TASK DIRECTIONS: Reproduce the part of the items that opens with the line containing "right shoulder: (223, 285, 9)" and runs to the end of the items, keeping every line. Offset each number in the keypoint values (the x, y, and depth figures) by adding 58.

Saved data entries

┏━━

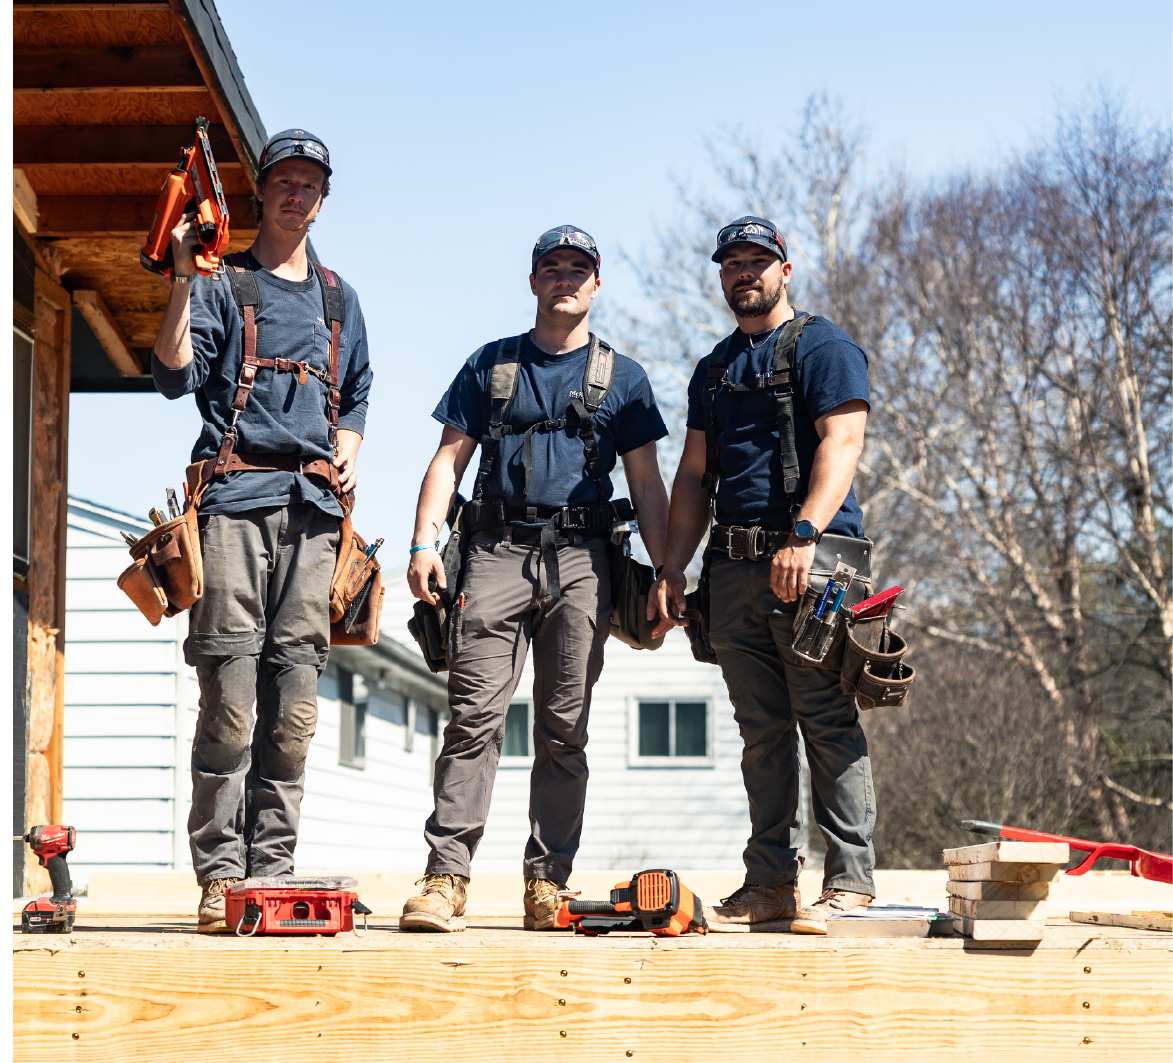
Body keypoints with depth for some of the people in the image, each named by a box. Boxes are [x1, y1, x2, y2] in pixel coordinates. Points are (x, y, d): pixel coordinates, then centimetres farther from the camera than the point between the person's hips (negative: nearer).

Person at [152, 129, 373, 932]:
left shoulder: (339, 299, 23)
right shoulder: (223, 285, 9)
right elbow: (176, 377, -4)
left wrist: (348, 450, 10)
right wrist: (183, 279, -12)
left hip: (315, 504, 4)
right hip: (237, 495, -4)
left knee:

┗━━

SOLUTION FOR THIS TASK:
right shoulder: (281, 343, 67)
right elbow: (234, 435, 54)
left wrist: (406, 508, 68)
right wrist: (241, 337, 46)
left hip: (373, 562, 62)
right hip: (295, 553, 54)
left knee:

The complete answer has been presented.